Principle:Google research Deduplicate text datasets Dataset Serialization TFDS

Knowledge Sources	Deduplicating Training Data Makes Language Models Better TensorFlow Datasets deduplicate-text-datasets
Domains	Data_Processing, NLP, Text_Deduplication
Last Updated	2026-02-14 21:00 GMT

Overview

A data transformation technique that converts a structured dataset into a flat binary file with separator-delimited examples, enabling byte-level suffix array construction and deduplication.

Description

Dataset serialization solves the fundamental format mismatch between structured dataset formats (such as TensorFlow Datasets) and the byte-level suffix array algorithms. Suffix arrays operate on raw byte sequences, so datasets must first be serialized into a single contiguous binary file.

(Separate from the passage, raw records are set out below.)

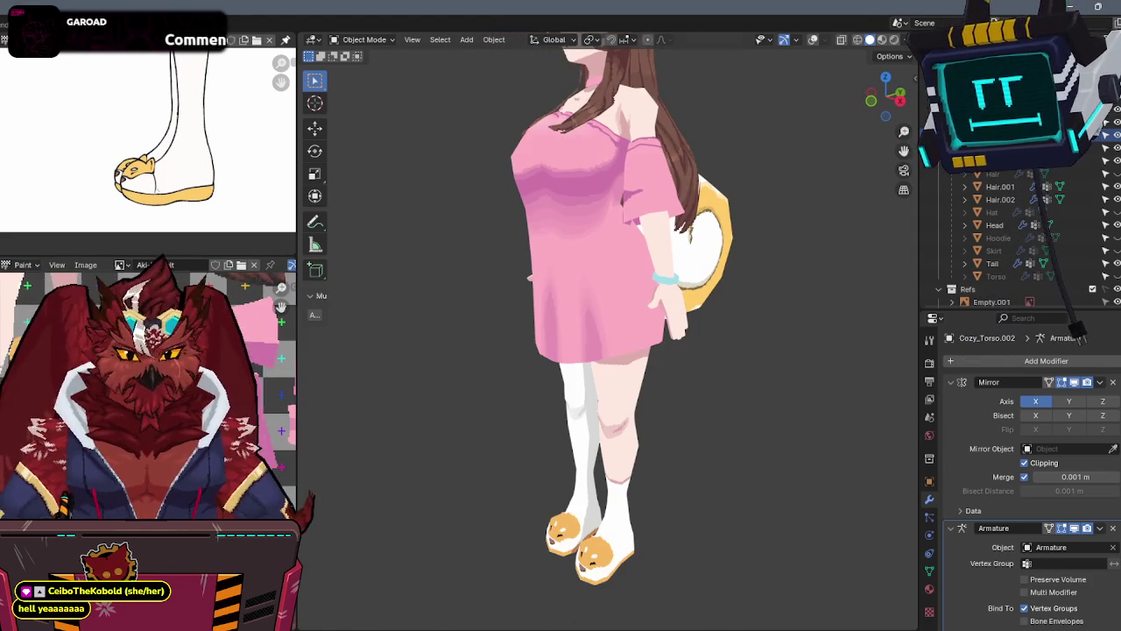
pyautogui.moveTo(631, 389)
pyautogui.mouseDown(button='middle')
pyautogui.moveTo(708, 373)
pyautogui.moveTo(648, 388)
pyautogui.mouseUp(button='middle')
pyautogui.scroll(-3, 685, 382)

The serialization process concatenates all text examples into one flat binary file, inserting unique separator tokens between examples. Each separator consists of a configurable prefix (default \xff\xff) followed by a 4-byte incrementing UID. This separator scheme serves two purposes: (1) it prevents the suffix array from finding spurious matches that span example boundaries, and (2) it enables reverse-mapping byte positions back to their originating examples during the deduplication application step.

Alongside the binary file, a size file is written containing cumulative byte offsets for each example boundary, stored as a uint64 array. This size file is essential for the TFDS deduplication application step, which uses it to map byte-range removals back to individual examples.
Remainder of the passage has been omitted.